(WHAT IS NEEDED):
Set out the lines running from the one containing "Which series has the widest spread of values?" through the one containing "201812 % Share" as a Markdown table with the columns Row and Line. Include only those lines and leave out any that are blank.

::: EXERCISE INPUTS

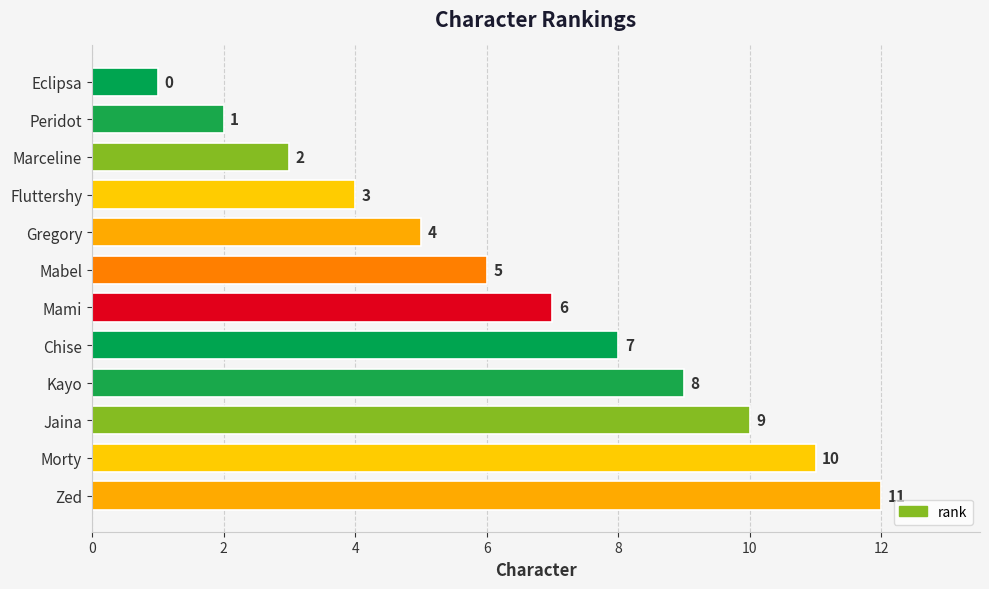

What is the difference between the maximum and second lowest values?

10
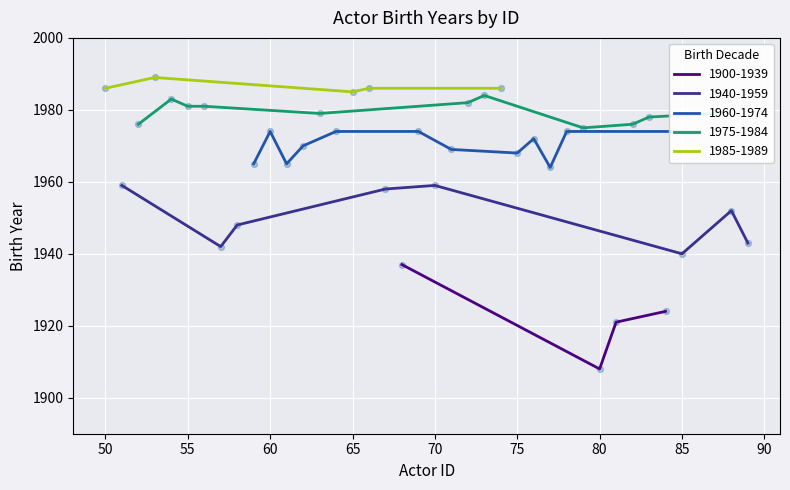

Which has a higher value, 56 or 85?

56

::::::
::: EXERCISE INPUTS

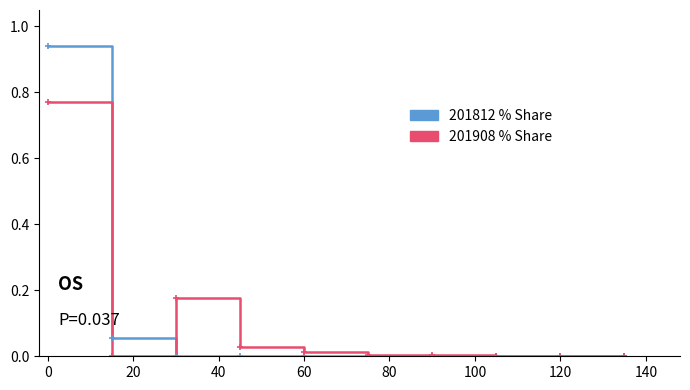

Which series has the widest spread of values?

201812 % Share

::::::

(RESULT OF THE EXERCISE):
| Row | Line |
|---|---|
| 1 | Which series has the widest spread of values? |
| 2 | 201812 % Share |